If Auschwitz is terrible, a two-minute drive took us to a place that is even worse. We approached Auschwitz II, better known as Birkenau, across flat Silesian farmland.

Outside the gates of Birkenau life goes on

The gate-tower and forbidding entrance are familiar from flickering newsreels.

The gate tower at Birkenau seen from inside the camp

We climbed the gate-tower and scanned the vast camp, but it is the railway that attracts the eye. Bisecting the camp it leads a quarter of a mile into the distance. At the end of the line are the gas chambers and crematoria. To the west only the brick chimneys and floors of the wooden huts remain...

The railway and the destroyed huts as soon from the gate tower, Birkenau

To the east a section of the huts have been preserved and look much as they did in 1945, except that grass is neatly mown and the people are tourists - well fed and brightly dressed.

Preserved huts, Birkenau

We descended and walked through the camp. A fox strolled past us, as though everything was completely normal.

Fox, Birkenau
We entered one of the huts. If the barracks in Auschwitz could have been comfortable under a different regime with a different purpose, these were designed for misery. At night the inmates huddled on dark wooden shelves, the small stove pathetically inadequate in the vicious Silesian winter.
Inside one of the huts at Birkenau

Birkenau was purpose built for the extermination of the Jewish race. Killing was on an industrial scale. As trains arrived those who could work were taken to the camp where they might survive for weeks or months while the rest - the old, the infirm, mothers with children - went to the gas chambers. If the camp was full whole trainloads were gassed on arrival. In eighteen months two million people were killed. As at Auschwitz the gas chambers were destroyed as the Russians advanced. As at Auschwitz it remains obvious what they were.

The Railhead, Birkenau
The gas chambers and crematoria are just to the right

How did all this happen? The camp forces visitors to face deep questions about the nature of humanity and the presence or absence of God. It would be inappropriate to attempt to deal with such serious topics in a few sentences here.

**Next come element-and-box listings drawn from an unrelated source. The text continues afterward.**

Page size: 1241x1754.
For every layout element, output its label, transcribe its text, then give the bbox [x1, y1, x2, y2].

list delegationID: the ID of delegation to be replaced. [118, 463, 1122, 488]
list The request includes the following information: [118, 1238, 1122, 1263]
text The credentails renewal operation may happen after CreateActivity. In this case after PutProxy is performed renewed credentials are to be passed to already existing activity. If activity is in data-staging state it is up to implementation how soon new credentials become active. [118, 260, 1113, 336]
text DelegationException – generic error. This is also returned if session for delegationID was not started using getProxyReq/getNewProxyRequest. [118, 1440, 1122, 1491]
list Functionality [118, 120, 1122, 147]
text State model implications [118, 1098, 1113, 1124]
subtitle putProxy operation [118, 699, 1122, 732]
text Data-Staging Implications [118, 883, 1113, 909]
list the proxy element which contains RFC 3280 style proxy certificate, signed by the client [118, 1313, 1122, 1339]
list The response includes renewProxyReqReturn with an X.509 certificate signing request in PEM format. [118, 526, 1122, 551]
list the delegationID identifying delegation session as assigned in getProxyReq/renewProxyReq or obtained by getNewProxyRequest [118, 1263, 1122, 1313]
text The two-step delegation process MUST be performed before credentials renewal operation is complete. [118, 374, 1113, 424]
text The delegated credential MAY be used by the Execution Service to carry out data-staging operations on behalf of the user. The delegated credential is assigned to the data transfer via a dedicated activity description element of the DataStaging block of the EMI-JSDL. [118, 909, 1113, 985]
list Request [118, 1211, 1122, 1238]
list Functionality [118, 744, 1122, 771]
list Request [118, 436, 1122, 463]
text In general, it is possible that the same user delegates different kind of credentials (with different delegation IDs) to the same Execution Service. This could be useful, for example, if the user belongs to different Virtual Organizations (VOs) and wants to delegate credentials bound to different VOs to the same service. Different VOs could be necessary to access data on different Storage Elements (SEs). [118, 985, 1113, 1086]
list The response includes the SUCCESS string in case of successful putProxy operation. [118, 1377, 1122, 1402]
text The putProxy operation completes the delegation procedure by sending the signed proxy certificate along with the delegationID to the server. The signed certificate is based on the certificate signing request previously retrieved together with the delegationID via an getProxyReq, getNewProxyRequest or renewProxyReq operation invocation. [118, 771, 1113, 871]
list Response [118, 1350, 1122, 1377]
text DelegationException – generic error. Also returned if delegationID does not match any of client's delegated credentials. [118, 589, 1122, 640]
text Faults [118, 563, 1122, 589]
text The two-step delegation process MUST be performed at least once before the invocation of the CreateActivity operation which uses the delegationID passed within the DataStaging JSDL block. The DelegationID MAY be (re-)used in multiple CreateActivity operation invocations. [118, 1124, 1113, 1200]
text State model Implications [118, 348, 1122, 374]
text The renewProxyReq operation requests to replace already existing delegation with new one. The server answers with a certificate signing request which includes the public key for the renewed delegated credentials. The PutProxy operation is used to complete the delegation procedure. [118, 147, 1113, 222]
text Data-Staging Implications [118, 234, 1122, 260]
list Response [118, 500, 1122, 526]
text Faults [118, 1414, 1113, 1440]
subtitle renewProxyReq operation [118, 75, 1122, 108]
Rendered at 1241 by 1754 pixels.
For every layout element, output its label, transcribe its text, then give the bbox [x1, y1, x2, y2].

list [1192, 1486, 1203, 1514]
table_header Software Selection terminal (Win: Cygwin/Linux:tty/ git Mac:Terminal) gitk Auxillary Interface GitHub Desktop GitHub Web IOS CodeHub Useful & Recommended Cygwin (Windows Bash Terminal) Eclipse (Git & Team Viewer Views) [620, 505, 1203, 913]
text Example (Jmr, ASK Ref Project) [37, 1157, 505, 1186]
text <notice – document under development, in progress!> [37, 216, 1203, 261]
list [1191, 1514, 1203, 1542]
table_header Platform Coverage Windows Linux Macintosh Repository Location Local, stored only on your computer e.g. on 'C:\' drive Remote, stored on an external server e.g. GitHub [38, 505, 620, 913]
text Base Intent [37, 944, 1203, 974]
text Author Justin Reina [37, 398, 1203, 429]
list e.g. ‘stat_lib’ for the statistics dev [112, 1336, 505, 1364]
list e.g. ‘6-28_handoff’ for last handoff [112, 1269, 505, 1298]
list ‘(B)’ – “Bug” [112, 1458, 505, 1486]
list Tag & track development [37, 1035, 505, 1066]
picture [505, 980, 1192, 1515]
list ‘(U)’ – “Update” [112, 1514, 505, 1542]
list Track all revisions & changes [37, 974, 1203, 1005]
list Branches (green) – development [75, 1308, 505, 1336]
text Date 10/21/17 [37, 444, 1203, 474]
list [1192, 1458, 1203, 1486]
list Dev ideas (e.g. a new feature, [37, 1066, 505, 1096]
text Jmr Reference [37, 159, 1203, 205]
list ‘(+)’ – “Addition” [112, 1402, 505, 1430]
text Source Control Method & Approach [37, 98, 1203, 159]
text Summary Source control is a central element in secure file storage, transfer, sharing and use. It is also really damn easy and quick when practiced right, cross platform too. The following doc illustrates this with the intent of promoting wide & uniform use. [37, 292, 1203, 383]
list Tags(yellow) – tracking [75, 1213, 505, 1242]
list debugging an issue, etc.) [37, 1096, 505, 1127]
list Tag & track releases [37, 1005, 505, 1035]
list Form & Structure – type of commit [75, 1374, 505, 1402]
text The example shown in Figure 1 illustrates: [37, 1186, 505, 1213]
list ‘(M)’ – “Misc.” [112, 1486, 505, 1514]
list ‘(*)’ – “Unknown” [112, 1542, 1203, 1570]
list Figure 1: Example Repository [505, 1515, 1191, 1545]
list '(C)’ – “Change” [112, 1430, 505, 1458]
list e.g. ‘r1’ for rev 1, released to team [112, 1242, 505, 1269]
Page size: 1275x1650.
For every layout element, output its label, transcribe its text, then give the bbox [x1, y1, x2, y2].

Back in Krakow we visited the Kasimierz district, home in 1939 to 70 000 Jews.

Lynne outside the Old Synagogue, now a museum, Kasimierz

Today 150 live there but with Krakow’s tourist boom Kazimierz is enjoying a renaissance and restaurants serving Jewish food surround the old square. We sat outside the Café Ariel eating Jellied Carp and Tcholent stew. It was Friday and men wearing yarmulkas strolled in the square greeting friends. As dusk fell they drifted towards the synagogue. I wondered why they had stayed in Krakow. I had neither the language nor the impertinence to ask but I knew that for centuries Poles and Jews had lived here in harmony. Even in the worst days there were oases of sanity, the factory of Oscar Schindler lay just across the river from where we sat.
We dined at the Ariel Restaurant, the square in Kasimierz
As night fell children danced outside the synagogue singing traditional songs in a joyous affirmation of their ancient culture; proof enough that the ‘final solution’ had failed.

I cannot say that I enjoyed visiting Auschwitz, but it was an experience I will remember and it finished with children singing, a note of hope at the end of a dark day.